车内的空间有限,布莱克依旧半躺在铺平的座椅上,慢吞吞地从裤子里摸出一个打火机来。而斯内普则抵着前挡风玻璃半跪着,尽量远离座椅上的人。他注视着布莱克点燃嘴上的烟,注视着他薄薄的嘴唇里冒出的一缕缕烟雾,不一会儿车里就都是烟草的味道。
“来一口吗?”弥漫开的烟雾中,布莱克迎上他的目光问道。刚要张口拒绝,嘴巴就被一个软软的东西覆上了。斯内普惊讶地看着布莱克放大的脸,浓浓的烟雾便充满了整个口腔。
“咳咳。”斯内普推开布莱克,撇过脸去。罪魁祸首却把他搂得更紧,一边笑着一边轻拍着他的背。
“你…不应该这么做…不应该…”斯内普把头抵在他的肩膀上低声说。
“不应该什么?”布莱克只顾着掐灭烟头,没有听清。
“吻我。”斯内普抬起头,眼眶又开始泛红。
“好。”布莱克捧起他的脸,吻了上去。
这是一条安静的道路,两旁都是树林。白天的时候车来车往,到了晚上,可能只会有一些迷路的小动物经过了。暗倒不是很暗,几盏路灯和明亮的月光足够看清,几分钟前停在这儿的车里,正有些不寻常的响动。
“西弗勒斯,你往这边儿来一点儿…”
“混蛋,不要在儿…”
斯内普的手撑在挡风玻璃上,咬着牙努力不让自己一下就滑进布莱克的怀抱里。而布莱克面色潮红地从背后抱着他,裤子大开着,双手则磨蹭着让对方的裤子也尽可能开得更多。
车内的空间还是太小了,斯内普觉得腿折得有些酸痛,想要伸展些许却让背后的人贴得更紧了。感受到体内的热度和深度,他忍不住哼出了声,这让布莱克的动作更大了。咚的一下,他的头撞在了玻璃上。

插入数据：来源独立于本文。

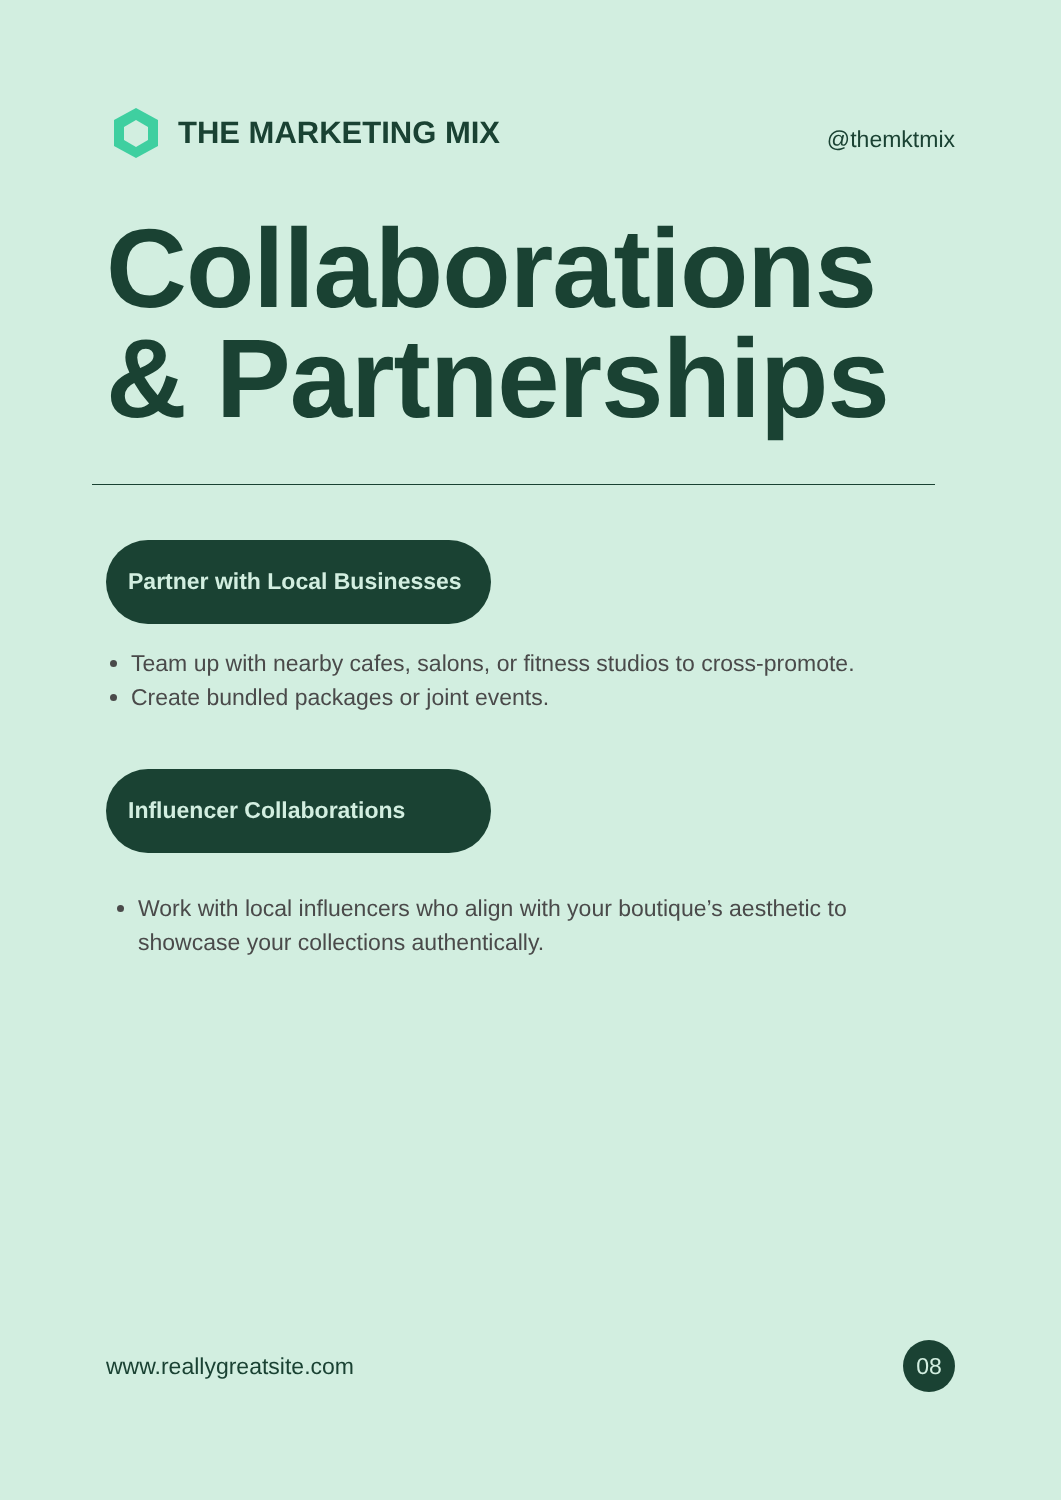THE MARKETING MIX
@themktmix
Collaborations
& Partnerships
Partner with Local Businesses
Team up with nearby cafes, salons, or fitness studios to cross-promote.
Create bundled packages or joint events.
Influencer Collaborations
Work with local influencers who align with your boutique’s aesthetic to showcase your collections authentically.
www.reallygreatsite.com 08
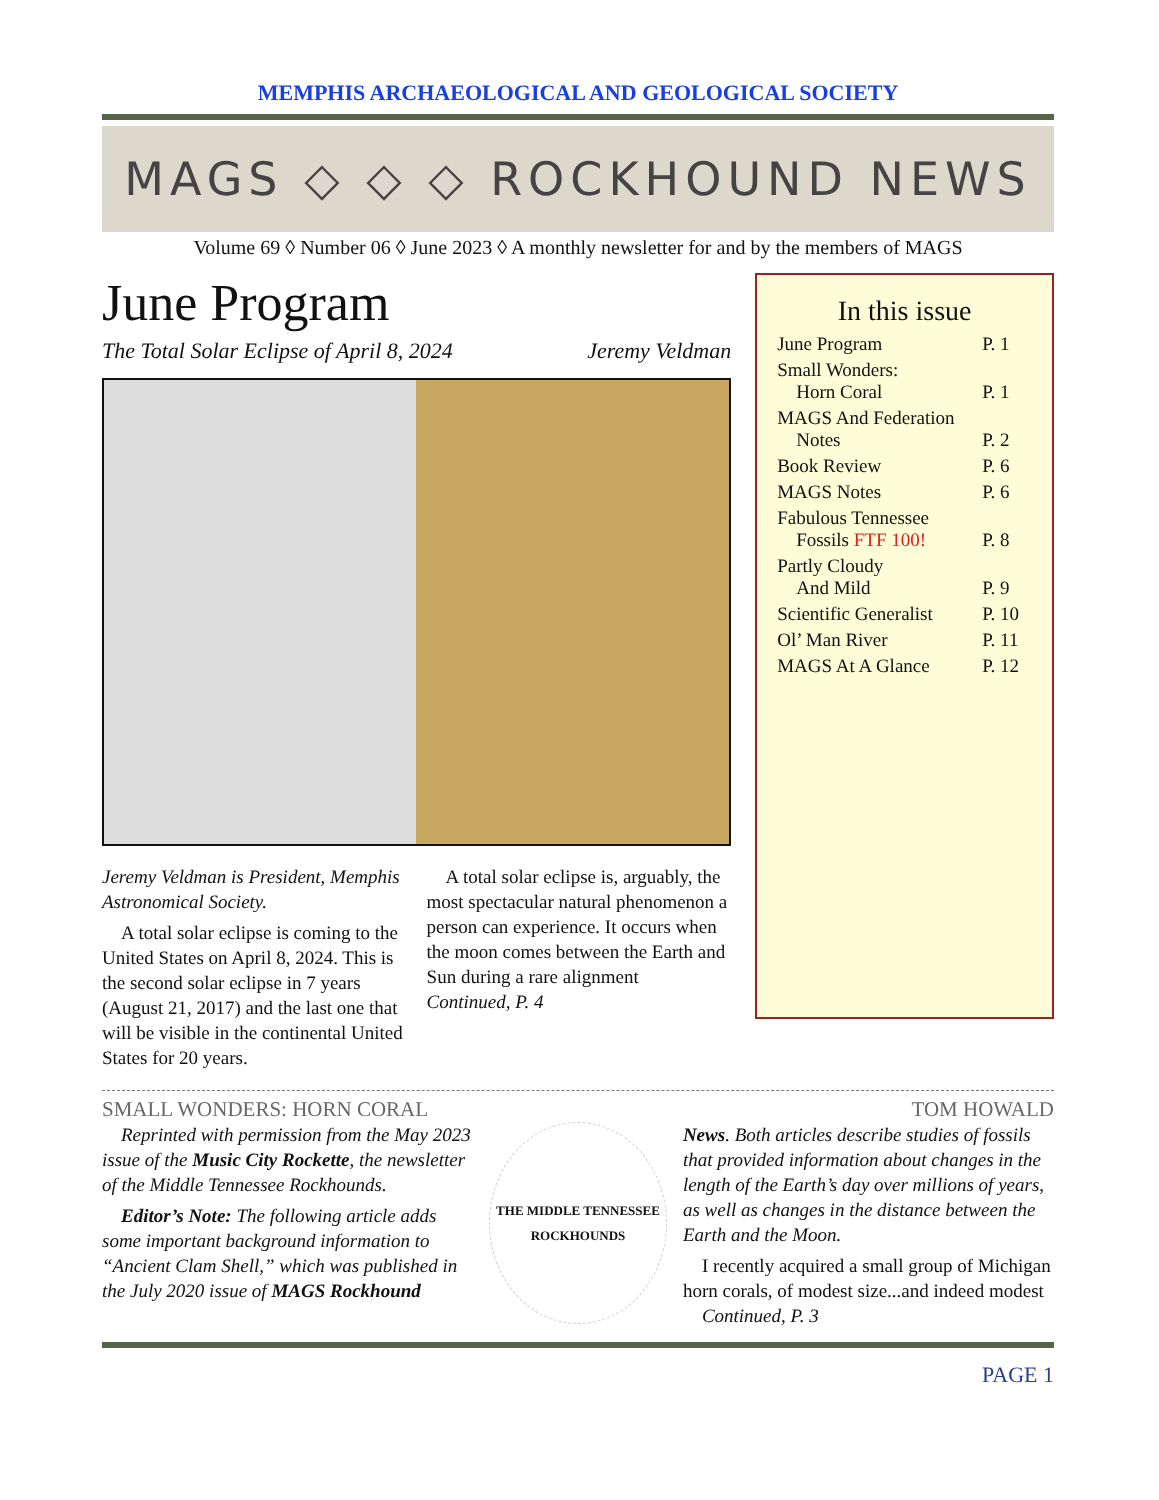MEMPHIS ARCHAEOLOGICAL AND GEOLOGICAL SOCIETY
MAGS ◇ ◇ ◇ ROCKHOUND NEWS
Volume 69 ◊ Number 06 ◊ June 2023 ◊ A monthly newsletter for and by the members of MAGS
June Program
The Total Solar Eclipse of April 8, 2024 Jeremy Veldman
Jeremy Veldman is President, Memphis Astronomical Society.
 A total solar eclipse is coming to the United States on April 8, 2024. This is the second solar eclipse in 7 years (August 21, 2017) and the last one that will be visible in the continental United States for 20 years.
 A total solar eclipse is, arguably, the most spectacular natural phenomenon a person can experience. It occurs when the moon comes between the Earth and Sun during a rare alignment   Continued, P. 4
In this issue
June Program P. 1
Small Wonders:
 Horn Coral
P. 1
MAGS And Federation
 Notes
P. 2
Book Review P. 6
MAGS Notes P. 6
Fabulous Tennessee
 Fossils FTF 100!
P. 8
Partly Cloudy
 And Mild
P. 9
Scientific Generalist P. 10
Ol’ Man River P. 11
MAGS At A Glance P. 12
SMALL WONDERS: HORN CORAL TOM HOWALD
 Reprinted with permission from the May 2023 issue of the Music City Rockette, the newsletter of the Middle Tennessee Rockhounds.
 Editor’s Note: The following article adds some important background information to “Ancient Clam Shell,” which was published in the July 2020 issue of MAGS Rockhound
THE MIDDLE TENNESSEE
ROCKHOUNDS
News. Both articles describe studies of fossils that provided information about changes in the length of the Earth’s day over millions of years, as well as changes in the distance between the Earth and the Moon.
 I recently acquired a small group of Michigan horn corals, of modest size...and indeed modest  Continued, P. 3
PAGE 1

“抱歉,西弗,你要不要,往后一点儿。”布莱克体贴地又揉了揉他蓄势待发的小兄弟。
“嗯,你最好,最好快点儿。”斯内普感觉脑子晕晕乎乎的。
“你说什么?”布莱克故意问,另一只手伸进衬衣里掐着他的乳头。
“我说…西里斯,快点儿…”斯内普隔着衣服捏住了布莱克的手。
“好的,西弗,亲爱的。”布莱克也昏了头,胡乱地喊着。
又是几个来回后,斯内普再一次撞向玻璃,两人一同发出愉悦地呻吟。布莱克让脱力的斯内普慢慢滑进自己的怀中,他抱住他躺在座椅上,好一会儿没有说话,只是静静地感受着彼此的呼吸。
“西弗,”布莱克的声音似乎还带着欲望,他呻吟了一声说:“你压着我的头发了。”
斯内普立即坐了起来,刚想一把揪起他的头发,就看见车窗外红色的闪光。
“起来。”斯内普揪起布莱克领口大开的衬衣说,“是警察!”
布莱克也腾的一声坐了起来,差点儿又让斯内普撞到玻璃上。来不及说些什么,斯内普赶紧跨到驾驶位上去,又使劲扯了扯皱巴巴的衬衣下摆。布莱克刚把座椅的位置调整过来,一位警官就走了过来。
“晚上好,不,早上好,两位先生。”一个懒洋洋的声音传来,一位警官站在布莱克那边问道,“有什么需要帮助的吗?”
“没事,我们在这儿欣赏一下夜景。”布莱克不动声色地扣上一颗扣子说着。
警官又低头望了望那边的斯内普,说:“先生,不管欣赏什么,这儿不许停车,有什么不能回去解决呢。”
“是的,我们这就回去解决。”斯内普轻轻地点了下头,然后发动机开始轰鸣。
驶过下一个路口,布莱克终于憋不住大笑起来。
“你觉得,他发现了没有?”布莱克向斯内普挤了挤眼睛。
“你说呢?”此刻,斯内普把所有的自怨自艾都抛在脑后,他翘起一边的嘴角说,“‘欣赏夜色’,这是什么烂理由?”
布莱克又开始笑得前俯后仰,他突然止住笑意,凑近斯内普说:“你说要‘回去解决’是吗?”
“你先把拉链拉上吧。”斯内普目不斜视地说。